Produzir arte permitiu a Kusama processar o seu fascínio pela morte e persistir na sua luta com a depressão. O reconhecimento directo desses sentimentos sombrios traz consigo uma mensagem poderosa, expressando através da arte um desejo de viver. Algumas das obras mais antigas falam da destruição que esta testemunhou na sua adolescência, durante a Segunda Guerra Mundial. Na sua carreira mais tardia, a força de vida e o poder curativo da arte tornaram-se temas dominantes. Kusama relaciona frequentemente o seu estado mental com as condições sociais que observa. A guerra, a industrialização e degradação ambiental são experiências coletivas desorientadoras. Lamentando a violência no mundo na viragem do milénio, Kusama declarou que iria “criar arte para curar a humanidade”. Os trabalhos nesta última sala atestam as suas palavras. Este grupo de pequenos quadros reflete a viragem de Kusama para um estilo mais figurativo, depois de uma vida inteira a trabalhar com abstração e padrões repetitivos.

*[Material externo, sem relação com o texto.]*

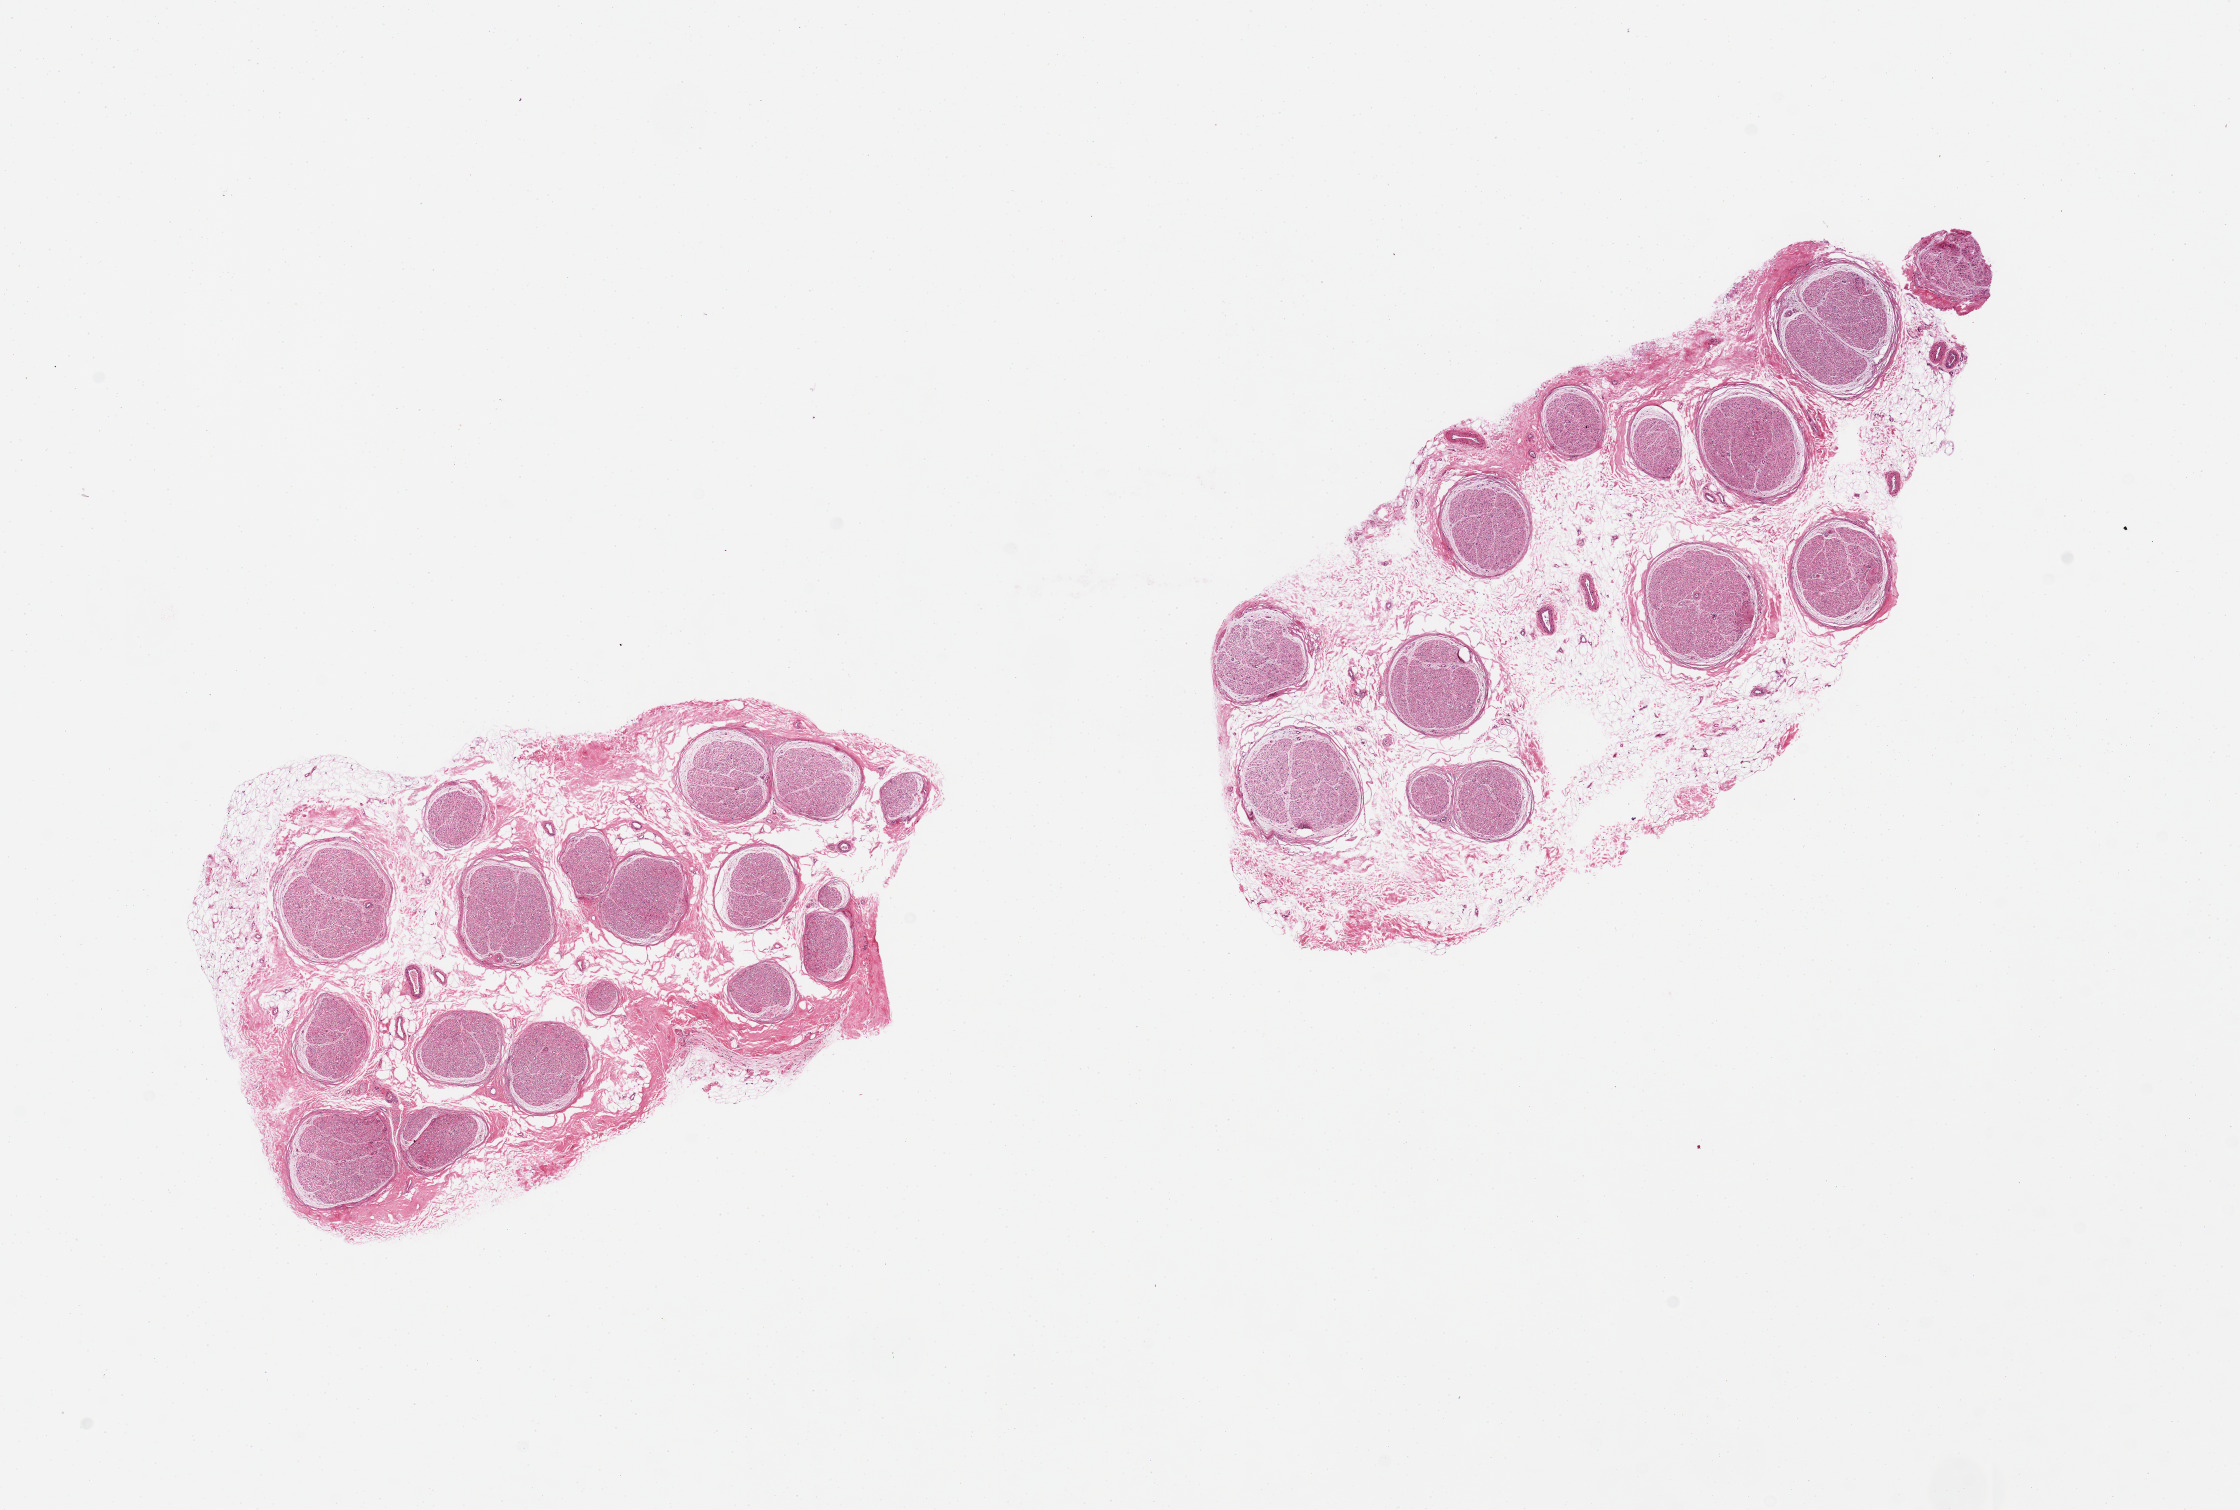
Digitized H&E-stained section, whole scanned area (about 17.7 x 11.9 mm, slide scanned at 20x) shown as a low-resolution overview, PAXgene-fixed, paraffin-embedded tissue, sampled site (target tissue): tibial nerve, tissue donor sample.
Reviewer comment on this tissue sample: 2 pieces; 50% internal edematous stroma and fat.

Esta visão de harmonia acabou por dar origem à série “My Eternal Soul”, o maior corpo de trabalho de Kusama, compreendendo quase 900 telas à data de 2021. Estes quadros reúnem os temas inter-relacionados que foram surgindo ao longo da carreira de Kusama, servindo de veículo para ultrapassar os desafios e para a cura através da força da sua arte. Na última sala da exposição o Museu exibe o infinito quarto espelhado “Dots Obsession – Aspiring to Heaven's Love”, uma grande instalação de espelhos reflexivos e bolinhas característicos da obra de Kusama. Na sala o visitante é confrontado com grandes balões cobertos de bolinhas brancas suspensos do tecto e um ambiente cúbico espelhado que o conduzirá a uma experiência caleidoscópica. A obra é uma manifestação renovada dos espaços e acontecimentos espelhados característicos de Kusama da década de 1960 que conduz o visitante a uma nova dimensão para a compreensão do conceito central de infinito e acumulação da artista. A experiência perceptiva trazida pela repetição de pontos e pela ilusão de espaço infinito oblitera o visitante no cosmos.